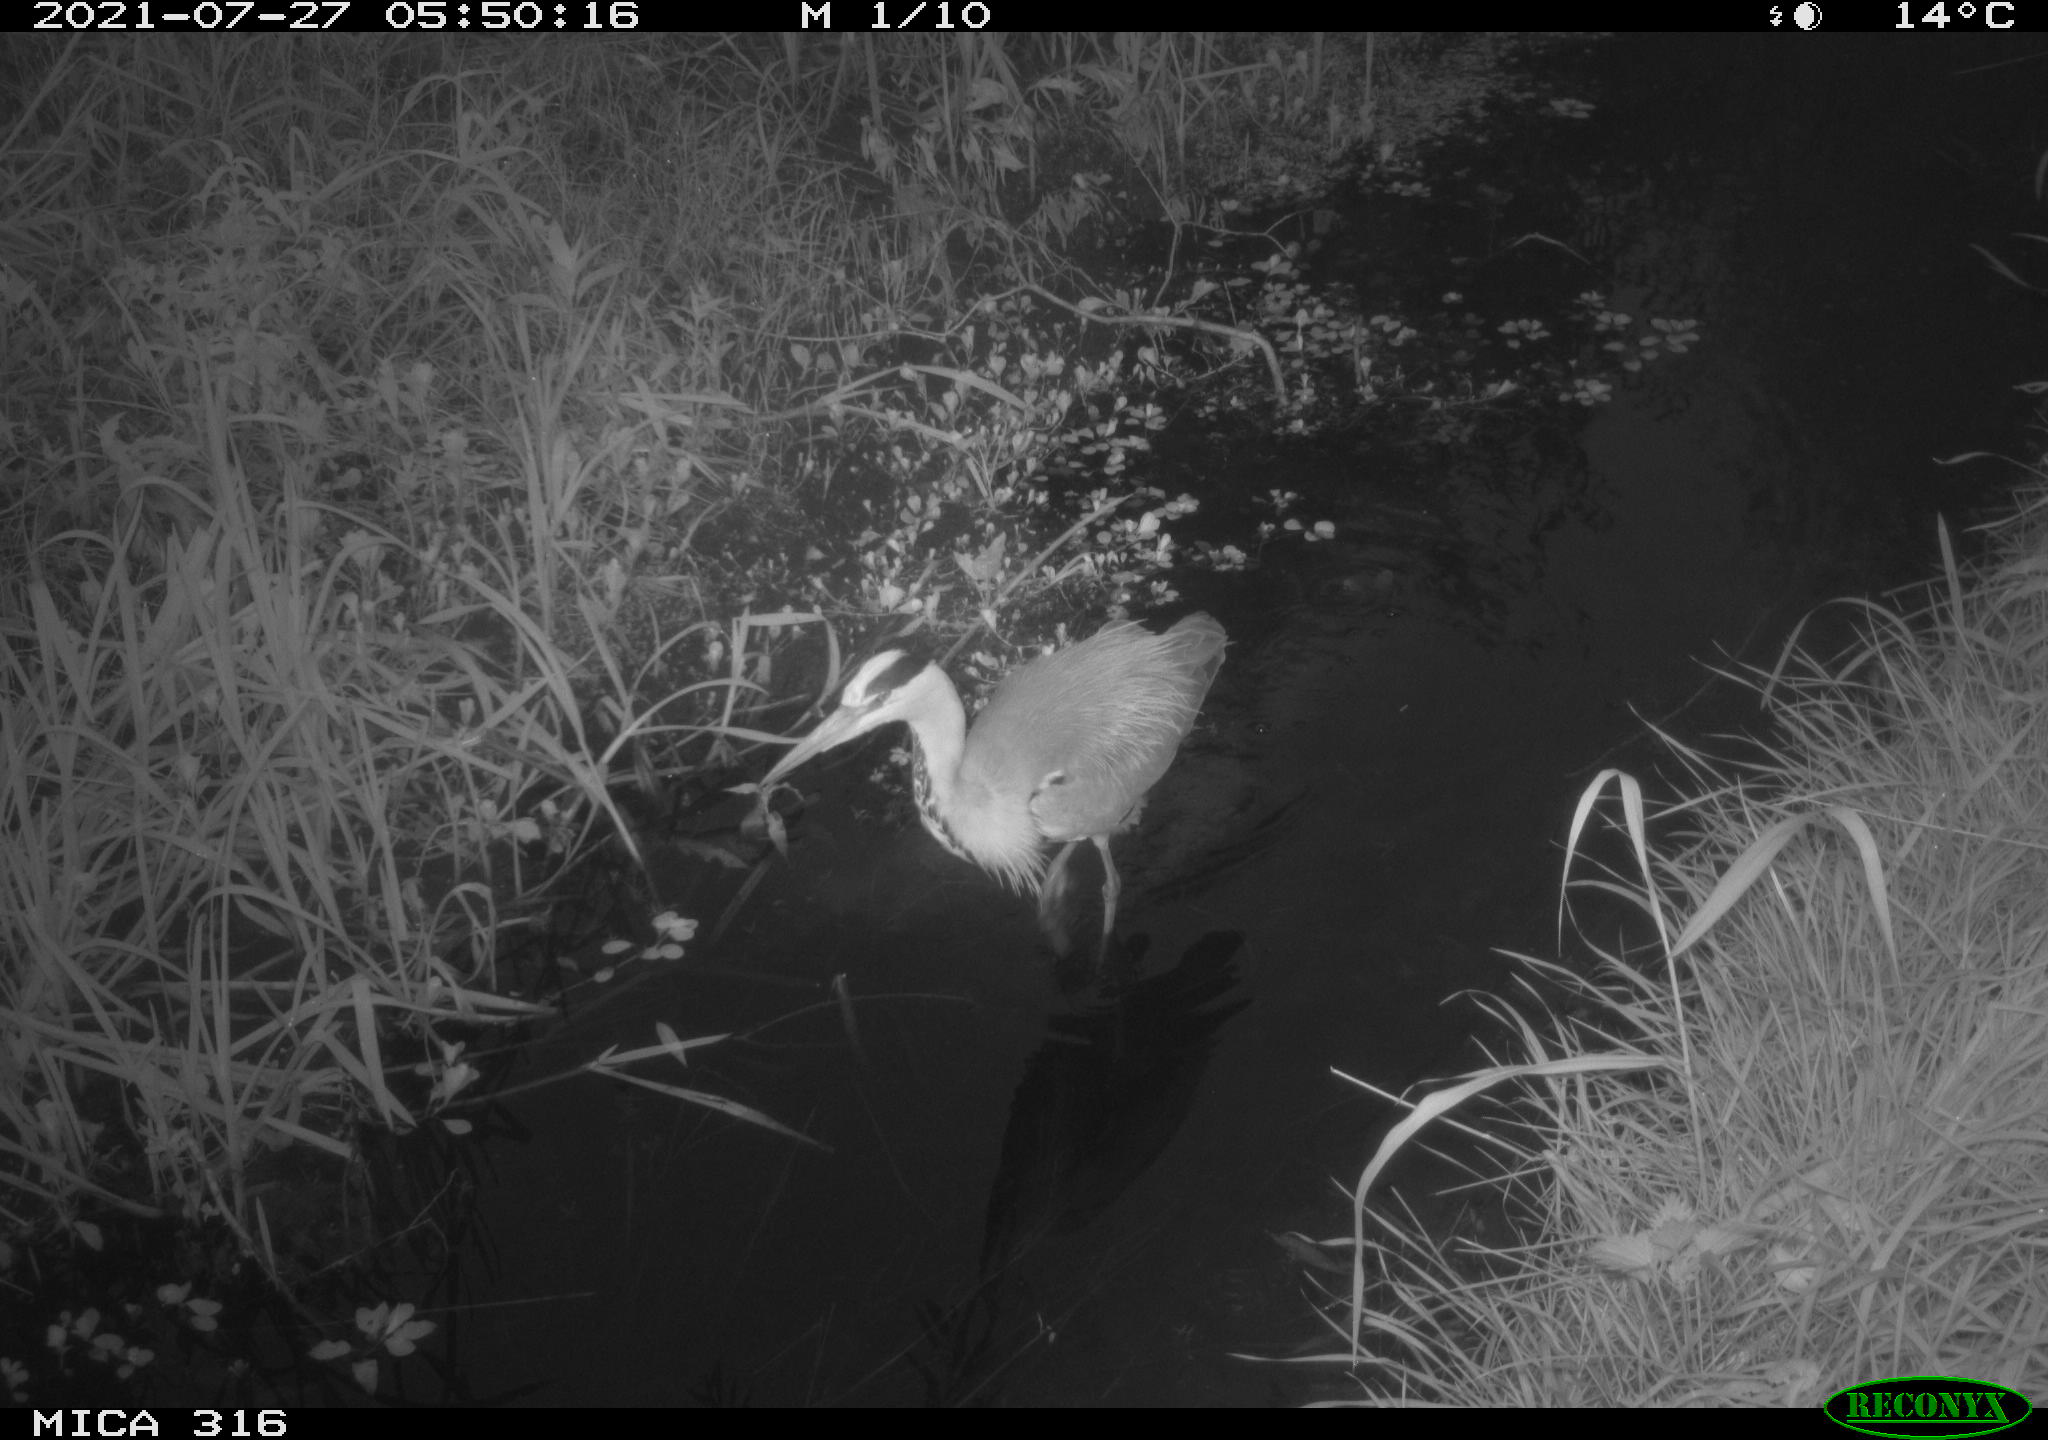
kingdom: Animalia
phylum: Chordata
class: Aves
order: Pelecaniformes
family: Ardeidae
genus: Ardea
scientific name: Ardea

# # # # # # #

▶ **Prompt**: Update the records by replacing "scientific name" with "binomial name" and leaving every other word as it stands. Write out the revised lines without the pictures.

▶ **Result of the exercise**:
kingdom: Animalia
phylum: Chordata
class: Aves
order: Pelecaniformes
family: Ardeidae
genus: Ardea
binomial name: Ardea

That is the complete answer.